- Opening Delimiter -

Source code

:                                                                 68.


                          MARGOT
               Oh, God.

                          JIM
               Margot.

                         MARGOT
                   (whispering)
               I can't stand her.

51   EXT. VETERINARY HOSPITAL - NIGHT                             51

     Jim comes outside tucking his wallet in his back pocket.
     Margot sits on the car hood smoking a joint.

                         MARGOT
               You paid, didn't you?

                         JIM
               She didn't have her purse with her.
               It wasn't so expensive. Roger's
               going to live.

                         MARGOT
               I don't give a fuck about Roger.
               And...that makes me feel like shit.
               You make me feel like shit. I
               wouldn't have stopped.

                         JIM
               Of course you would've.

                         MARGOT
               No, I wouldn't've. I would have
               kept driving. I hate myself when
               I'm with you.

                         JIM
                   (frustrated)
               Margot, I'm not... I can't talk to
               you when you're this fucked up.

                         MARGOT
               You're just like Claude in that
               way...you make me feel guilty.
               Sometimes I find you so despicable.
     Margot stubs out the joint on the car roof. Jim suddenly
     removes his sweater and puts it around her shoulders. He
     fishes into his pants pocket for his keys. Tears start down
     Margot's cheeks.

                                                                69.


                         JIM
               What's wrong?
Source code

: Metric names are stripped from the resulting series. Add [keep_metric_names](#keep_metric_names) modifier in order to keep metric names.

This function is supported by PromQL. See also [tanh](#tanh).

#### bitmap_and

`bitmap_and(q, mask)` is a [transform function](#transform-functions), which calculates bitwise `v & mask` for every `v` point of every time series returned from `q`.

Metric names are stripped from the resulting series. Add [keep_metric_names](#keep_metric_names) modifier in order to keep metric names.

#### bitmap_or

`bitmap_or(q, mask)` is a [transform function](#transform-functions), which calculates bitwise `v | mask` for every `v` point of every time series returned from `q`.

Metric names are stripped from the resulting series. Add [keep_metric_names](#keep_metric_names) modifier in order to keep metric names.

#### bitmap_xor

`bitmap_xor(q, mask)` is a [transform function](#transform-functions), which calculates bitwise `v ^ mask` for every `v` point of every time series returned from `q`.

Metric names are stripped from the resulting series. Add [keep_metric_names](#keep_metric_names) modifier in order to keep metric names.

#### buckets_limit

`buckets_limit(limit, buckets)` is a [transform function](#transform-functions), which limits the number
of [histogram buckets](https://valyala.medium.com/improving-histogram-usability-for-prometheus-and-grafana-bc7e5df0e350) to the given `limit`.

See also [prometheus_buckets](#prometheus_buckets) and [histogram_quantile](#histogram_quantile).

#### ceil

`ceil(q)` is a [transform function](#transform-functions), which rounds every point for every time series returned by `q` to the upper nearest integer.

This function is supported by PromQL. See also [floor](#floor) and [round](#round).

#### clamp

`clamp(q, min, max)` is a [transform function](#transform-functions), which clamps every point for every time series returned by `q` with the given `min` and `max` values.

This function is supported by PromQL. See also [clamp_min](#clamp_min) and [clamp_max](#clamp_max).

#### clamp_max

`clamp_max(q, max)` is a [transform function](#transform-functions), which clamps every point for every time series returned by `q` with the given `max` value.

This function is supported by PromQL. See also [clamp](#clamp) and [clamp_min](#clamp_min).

- Closing Delimiter -

▸ Brief
The answer must be a single number: how many lines of the data hold the word "ceil".

▸ Solution for this problem
2